__Instructions__
**1.** In the data mining notes, reproduce the passage starting with "Graphical user interface." and going on through "access the data.", swapping "interrelated" for "related".
**2.** According to the data mining notes, what other term is data mining considered a synonym for?
**3.** Write the next part of the data mining study notes, picking up after their final sentence.

__Excerpted text__
####

Data
Mining and Data warehousing
Unit I
Two marks questions with answers
- What is Data mining?
Data mining
refers to extracting or “mining” knowledge from large amount of data. It is considered
as a synonym for another popularly used term Knowledge Discovery in Databases
or KDD.
- Give the steps involved in KDD.
KDD consists of
the iterative sequence of the following steps:
Data cleaning
Data integration
Data selection
Data transformation
Data mining
Pattern Evaluation
Knowledge Presentation
- Give the architecture of a typical data mining system.
The
architecture of a typical data mining system consists of the following
components:
Database, data warehouse, or other information
repository
Database or data warehouse server
Knowledge base
Data mining engine
Pattern Evaluation module.
Graphical user interface.
- Define Database management system.
A database
system also called database management system consists of a collection of
interrelated data known as a database and a set of software programs to manage
and access the data.
- Define relational database.
Relational
database is a collection of tables each of which is assigned a unique name.
Each table consists of a set of attributes (columns or fields) and usually
stores a large set of tuples (record or rows).

####

__Collected material__
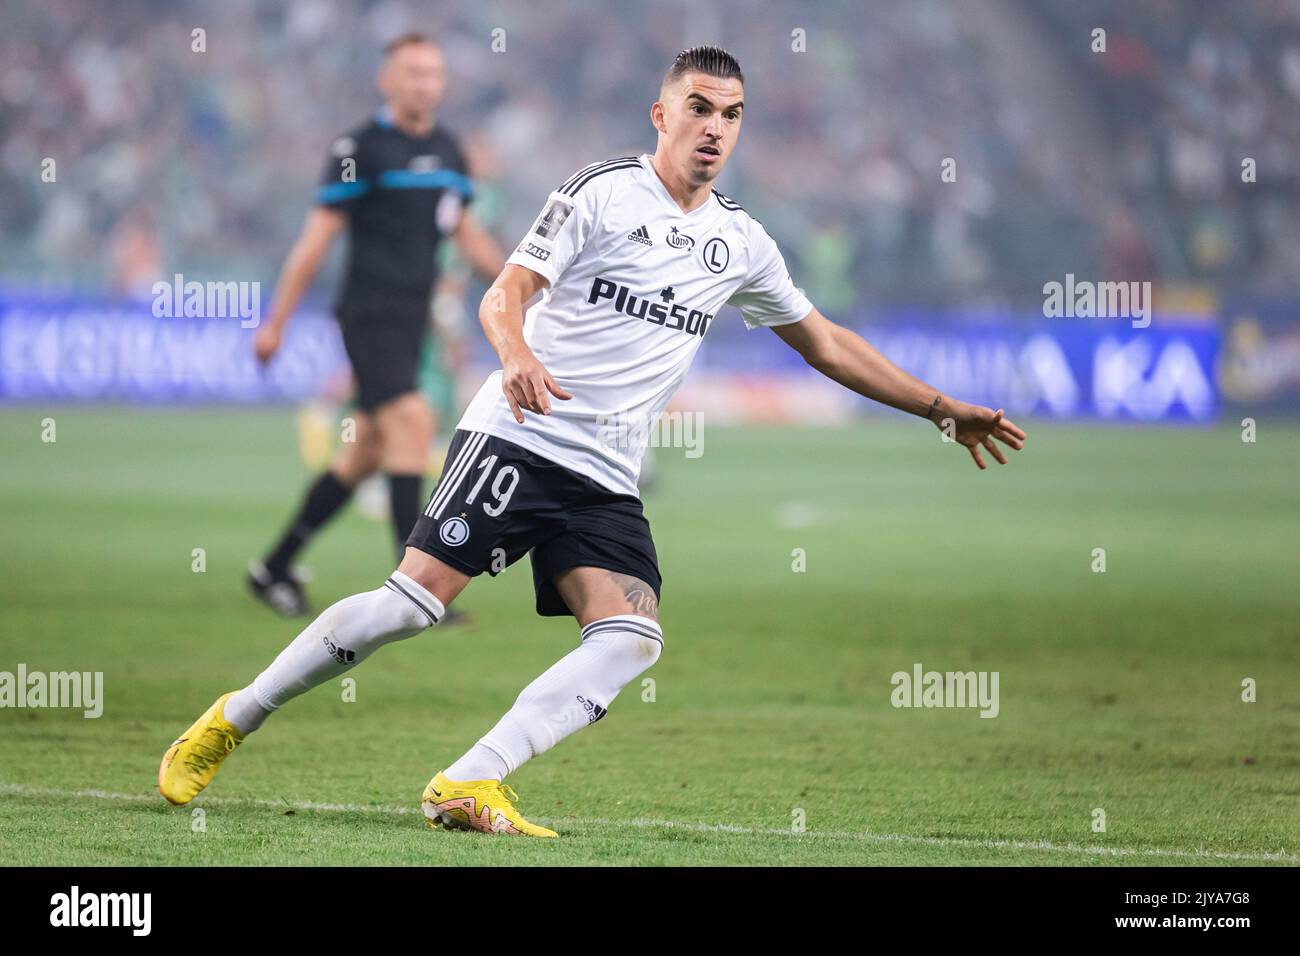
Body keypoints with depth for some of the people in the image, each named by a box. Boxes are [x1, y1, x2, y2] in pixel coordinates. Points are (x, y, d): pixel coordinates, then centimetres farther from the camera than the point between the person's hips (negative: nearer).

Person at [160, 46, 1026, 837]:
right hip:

####

__Responses by item number__
**1.**
Graphical user interface.
- Define Database management system.
A database
system also called database management system consists of a collection of
related data known as a database and a set of software programs to manage
and access the data.

**2.** Knowledge Discovery in Databases, or KDD.

**3.**
- Define data warehouse
Data warehouse
is a repository of information collected from multiple sources stored under a
unified schema and which usually resides at a single site. It is constructed
via a process of data cleaning, data transformation, data integration, data
loading and periodic data refreshing.
- Define data mart and compare it with data warehouse.
Data mart is a
department subset of a data warehouse. It focuses on selected subjects and thus
its scope is department wide. On the other hand data warehouse collects
information about subjects that span an entire organization and thus its scope
is department wide.
- Define transaction databases.
A transaction
database consists of a file where each record represents a transaction. A
transaction typically includes a unique transaction identity number and a list
of items making up the transaction.
9.
Explain object oriented databases.
Object oriented
databases are based on object-oriented programming paradigm where each entity
is considered as an object. Each object has e associated with it the following:
A set of variables
A set of messages
A set of methods.
- Explain spatial databases.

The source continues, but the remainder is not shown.